begin Recorded data

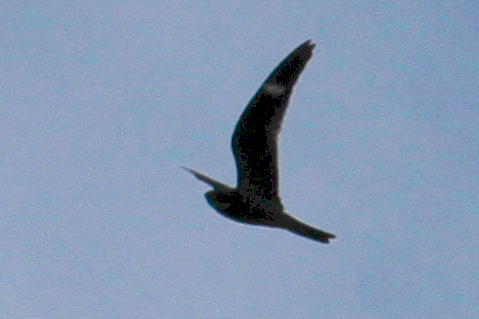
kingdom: Animalia
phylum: Chordata
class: Aves
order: Caprimulgiformes
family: Caprimulgidae
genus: Chordeiles
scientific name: Chordeiles minor
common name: Common nighthawk
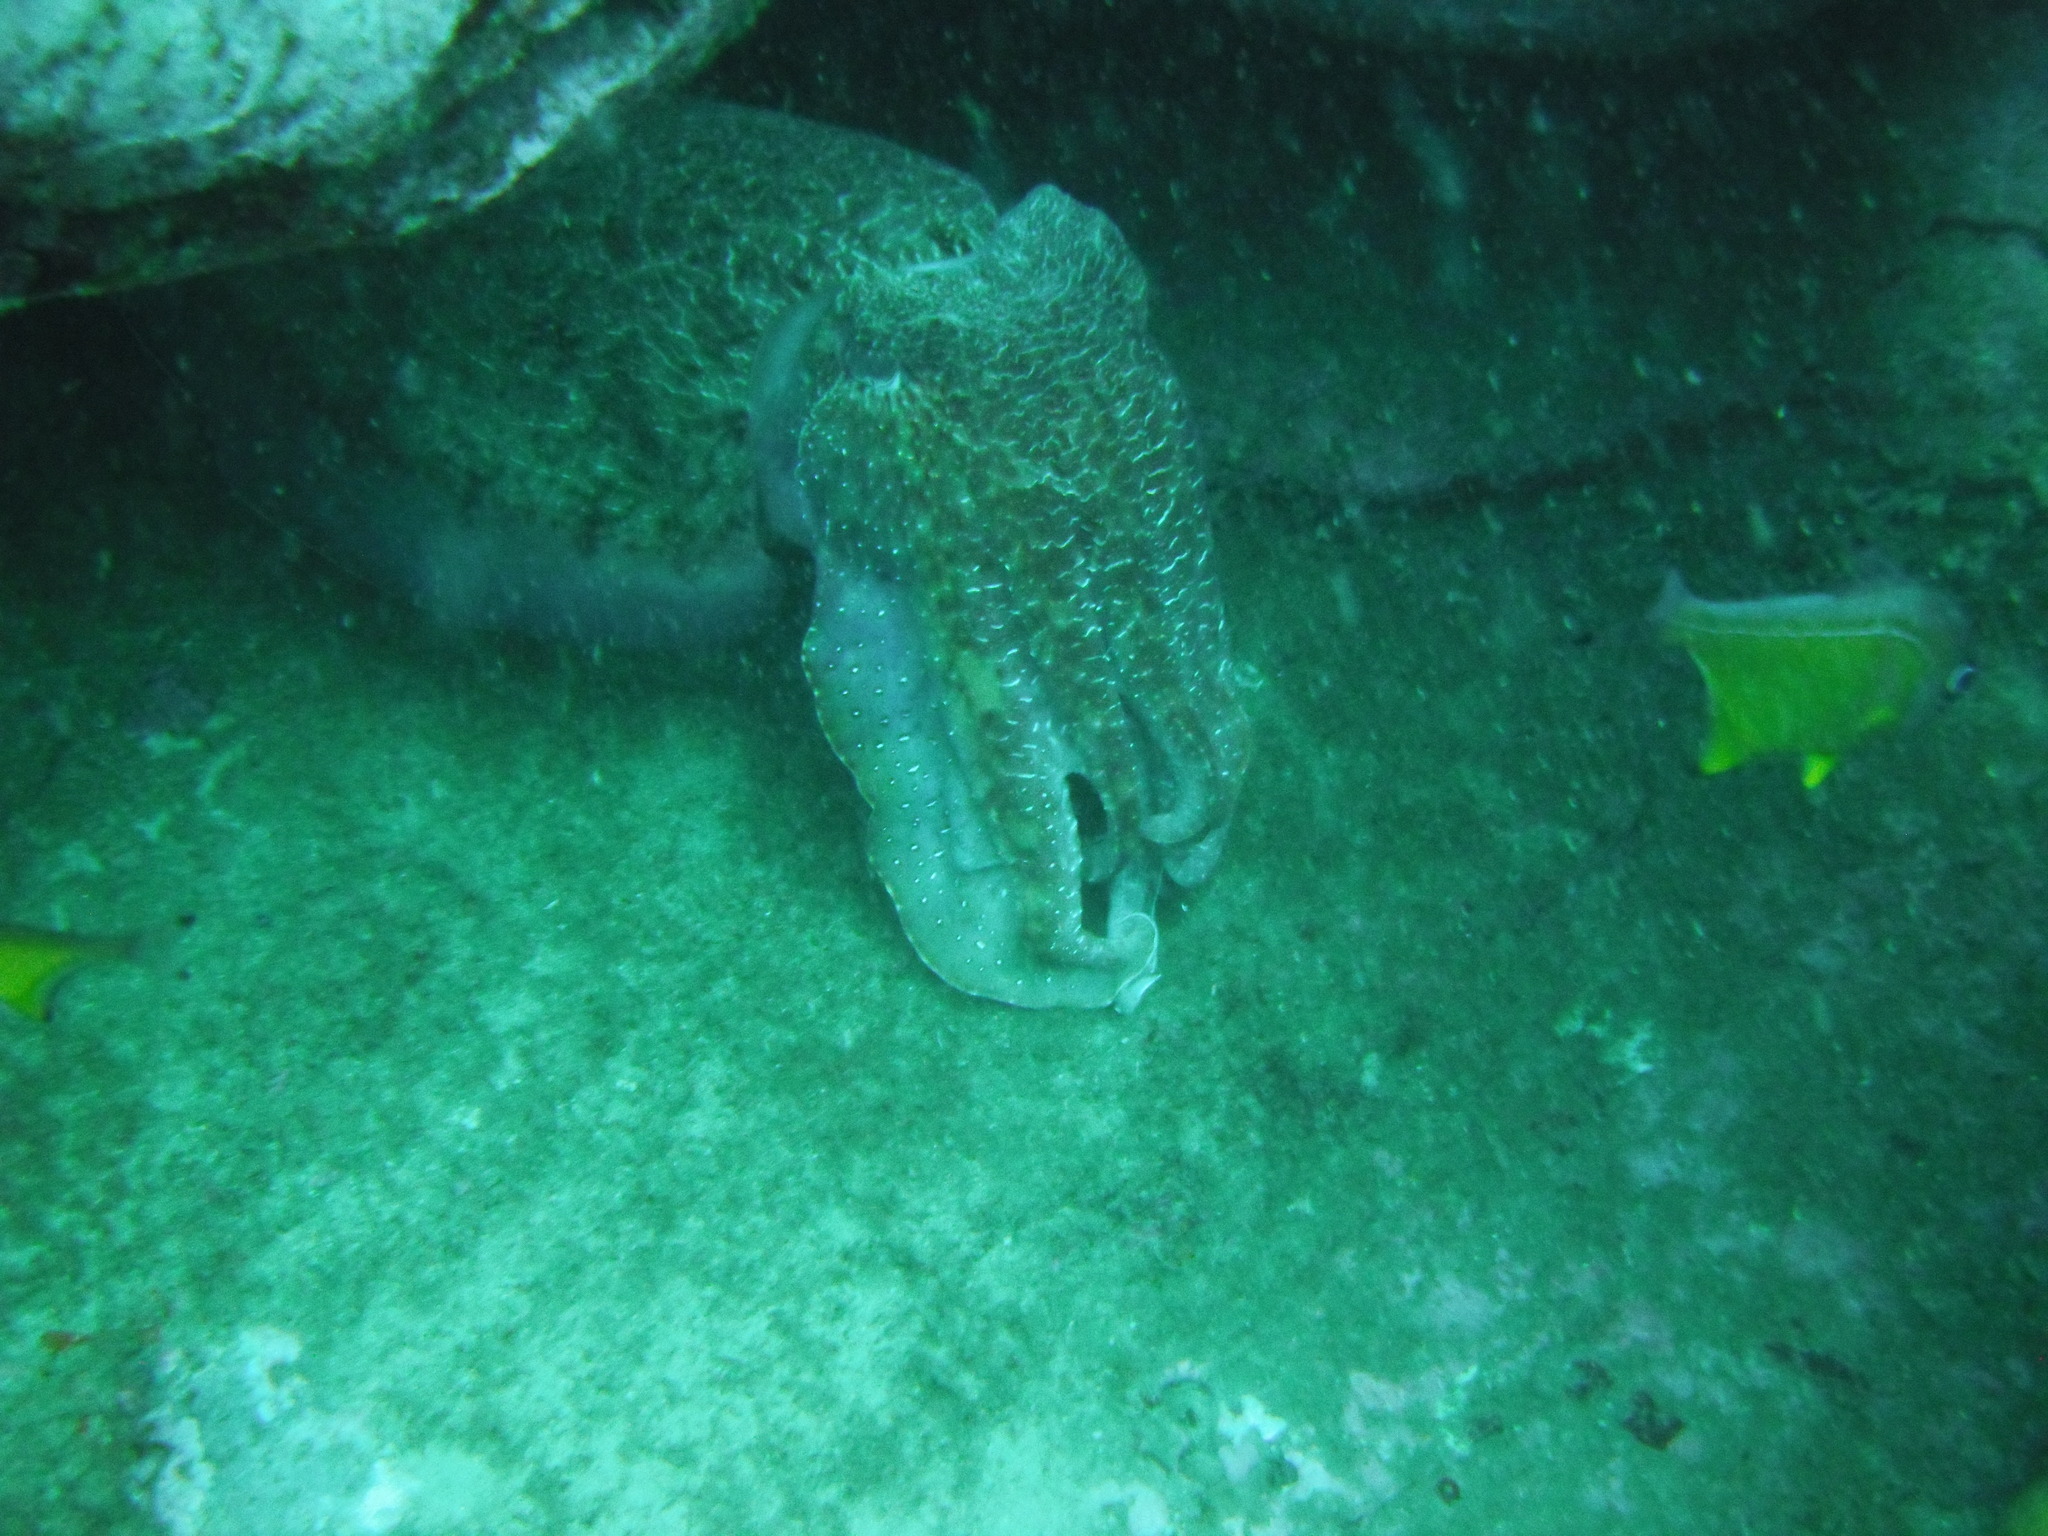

end Recorded data

• [Aim]
Rewrite the lines of the material with "scientific name" changed to "binomial name" and everything else left as it is. Leave out the pictures.

• [Finished task]
kingdom: Animalia
phylum: Chordata
class: Aves
order: Caprimulgiformes
family: Caprimulgidae
genus: Chordeiles
binomial name: Chordeiles minor
common name: Common nighthawk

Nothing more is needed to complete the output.